もう一つのプロジェクトは、実験複合体「NEVOD」の枠内にある、宇宙線実験のための世界最大の座標追跡検出器である。
「NEVOD」は世界初の地上のニュートリノ検出器となった。1988年にモスクワ工学物理研究所(ロシア科学教育省のアカデミック・リーダーシップ・プログラム「プライオリティ2030」に参加)の敷地内に作られた。
1990年代はじめから段階的に稼働しはじめたこの装置で、研究者らはニュートリノを検出できることを証明した。これは電気を帯びていない中性の微粒子で、研究者らはこれが宇宙から地球に降り注ぎ、遠く離れた宇宙空間のついての貴重な情報を地上に運んでいると考えている。
新たな装置はいわゆる空気シャワーを研究するのに使われる。モスクワ工学物理学研究所国立研究核大学の科学研究センターのエゴール・ザデバ助教授は空気シャワーについて、「超高エネルギー宇宙線を生む素粒子が降り注ぐもの」と説明している。空気シャワーの研究は宇宙から地球に届く素粒子の特徴を知ることを助けるものとなる。
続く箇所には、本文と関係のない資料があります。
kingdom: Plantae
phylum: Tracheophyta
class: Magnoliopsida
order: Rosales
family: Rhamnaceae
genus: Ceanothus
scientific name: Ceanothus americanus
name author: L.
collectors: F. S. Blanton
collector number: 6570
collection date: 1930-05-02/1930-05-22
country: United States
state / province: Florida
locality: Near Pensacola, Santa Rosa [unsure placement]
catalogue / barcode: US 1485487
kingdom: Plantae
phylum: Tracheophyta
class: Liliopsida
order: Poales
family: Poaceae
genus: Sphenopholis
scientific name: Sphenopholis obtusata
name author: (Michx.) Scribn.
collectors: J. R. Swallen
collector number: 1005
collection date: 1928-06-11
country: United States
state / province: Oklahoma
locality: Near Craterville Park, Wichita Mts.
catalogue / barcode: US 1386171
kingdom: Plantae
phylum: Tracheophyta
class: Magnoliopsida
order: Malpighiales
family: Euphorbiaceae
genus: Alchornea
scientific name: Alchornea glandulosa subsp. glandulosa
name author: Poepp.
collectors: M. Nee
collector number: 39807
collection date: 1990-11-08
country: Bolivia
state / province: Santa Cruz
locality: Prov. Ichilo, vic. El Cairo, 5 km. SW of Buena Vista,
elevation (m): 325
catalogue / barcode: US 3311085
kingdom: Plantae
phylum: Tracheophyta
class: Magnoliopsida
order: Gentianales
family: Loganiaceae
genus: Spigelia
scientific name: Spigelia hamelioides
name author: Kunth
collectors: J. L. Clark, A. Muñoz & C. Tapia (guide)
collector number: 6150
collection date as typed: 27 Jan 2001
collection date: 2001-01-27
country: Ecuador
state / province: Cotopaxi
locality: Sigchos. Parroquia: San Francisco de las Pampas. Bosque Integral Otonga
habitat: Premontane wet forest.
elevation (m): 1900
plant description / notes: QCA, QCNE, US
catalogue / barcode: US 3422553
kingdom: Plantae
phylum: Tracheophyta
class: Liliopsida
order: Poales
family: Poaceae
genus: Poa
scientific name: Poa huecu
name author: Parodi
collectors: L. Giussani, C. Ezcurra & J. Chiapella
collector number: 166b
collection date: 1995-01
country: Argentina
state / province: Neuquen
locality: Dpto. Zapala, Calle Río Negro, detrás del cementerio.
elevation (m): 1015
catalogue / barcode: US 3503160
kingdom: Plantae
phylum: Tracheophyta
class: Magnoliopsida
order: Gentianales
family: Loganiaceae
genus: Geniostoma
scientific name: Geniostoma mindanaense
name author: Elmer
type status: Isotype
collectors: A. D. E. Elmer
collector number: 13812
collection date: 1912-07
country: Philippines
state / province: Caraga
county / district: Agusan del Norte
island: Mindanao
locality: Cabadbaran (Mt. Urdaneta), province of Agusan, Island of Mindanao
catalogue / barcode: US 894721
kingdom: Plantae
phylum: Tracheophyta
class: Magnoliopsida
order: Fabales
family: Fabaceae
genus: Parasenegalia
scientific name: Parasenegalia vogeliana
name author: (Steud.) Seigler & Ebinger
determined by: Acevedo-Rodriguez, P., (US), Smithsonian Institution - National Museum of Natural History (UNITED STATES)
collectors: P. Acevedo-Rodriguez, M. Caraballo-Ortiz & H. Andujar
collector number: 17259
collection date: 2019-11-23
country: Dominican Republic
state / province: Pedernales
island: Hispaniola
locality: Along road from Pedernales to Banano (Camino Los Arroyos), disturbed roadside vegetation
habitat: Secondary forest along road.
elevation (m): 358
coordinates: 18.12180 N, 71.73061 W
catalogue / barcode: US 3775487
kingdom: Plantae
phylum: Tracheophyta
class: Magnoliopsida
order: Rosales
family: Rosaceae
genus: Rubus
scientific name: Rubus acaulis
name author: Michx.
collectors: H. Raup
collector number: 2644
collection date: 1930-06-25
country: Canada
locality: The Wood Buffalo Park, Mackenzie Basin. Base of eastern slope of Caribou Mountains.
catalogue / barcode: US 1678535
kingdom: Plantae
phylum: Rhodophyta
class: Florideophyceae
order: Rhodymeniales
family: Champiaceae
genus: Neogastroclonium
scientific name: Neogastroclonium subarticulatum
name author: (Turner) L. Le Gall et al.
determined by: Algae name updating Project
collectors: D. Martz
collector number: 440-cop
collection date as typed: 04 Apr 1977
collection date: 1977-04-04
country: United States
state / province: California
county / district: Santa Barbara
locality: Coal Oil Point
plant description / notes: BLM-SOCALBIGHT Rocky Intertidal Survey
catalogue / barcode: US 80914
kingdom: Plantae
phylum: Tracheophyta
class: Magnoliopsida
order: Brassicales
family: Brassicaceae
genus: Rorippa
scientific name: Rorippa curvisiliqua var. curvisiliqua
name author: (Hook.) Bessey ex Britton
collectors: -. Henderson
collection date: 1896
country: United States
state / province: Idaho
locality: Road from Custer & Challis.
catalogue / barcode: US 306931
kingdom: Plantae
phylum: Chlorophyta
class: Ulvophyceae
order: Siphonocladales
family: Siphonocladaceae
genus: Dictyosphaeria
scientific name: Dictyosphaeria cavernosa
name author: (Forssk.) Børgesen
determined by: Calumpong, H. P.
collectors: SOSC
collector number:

またザデバ助教授によれば、「NEVOD」は、地球の大気上層部における変化を調査し、嵐や竜巻などもっとも危険な自然現象を時宜良く予測することを可能にするほか、磁気嵐のような宇宙規模の現象をも予測できるようにするものである。
ザデバ助教授は、モスクワ工学物理学研究所国立研究核大学の学生たちは、教師と同レベルで、ニュートリノ検出器を扱うことができると話している。
また助教授は、「このプロジェクトの主要な特徴は、それぞれの学生や大学院生の作業が重要な意義を持つ比較的コンパクトな(世界の大規模なものに比べて)研究施設である点です」と指摘している。
2021年3月、バイカル湖底で、深海ニュートリノ望遠鏡「バイカルGVD」が稼働を開始した。
モスクワのロシア科学アカデミー核研究所率いる国際的な研究者グループによって開発されたニュートリノ望遠鏡は、宇宙からバイカル湖水に飛来するニュートリノを検出することを可能にする。
バイカルGVDによって、世界の研究者たちは、ニュートリノ物理学の新たな分野を発展させる可能性を手にした。
ロシア科学アカデミー核研究所のグリゴリー・ドモガツキー所長は、「高エネルギーニュートリノ天文学は、大昔、宇宙のどこかで起こった出来事(超新星爆発、遠方の銀河の形成など)を知ることができるものです」と述べている。
またドモガツキー氏は、「バイカル深海ニュートリノ望遠鏡はその能力から、世界で5番以内に入るもの」と指摘している。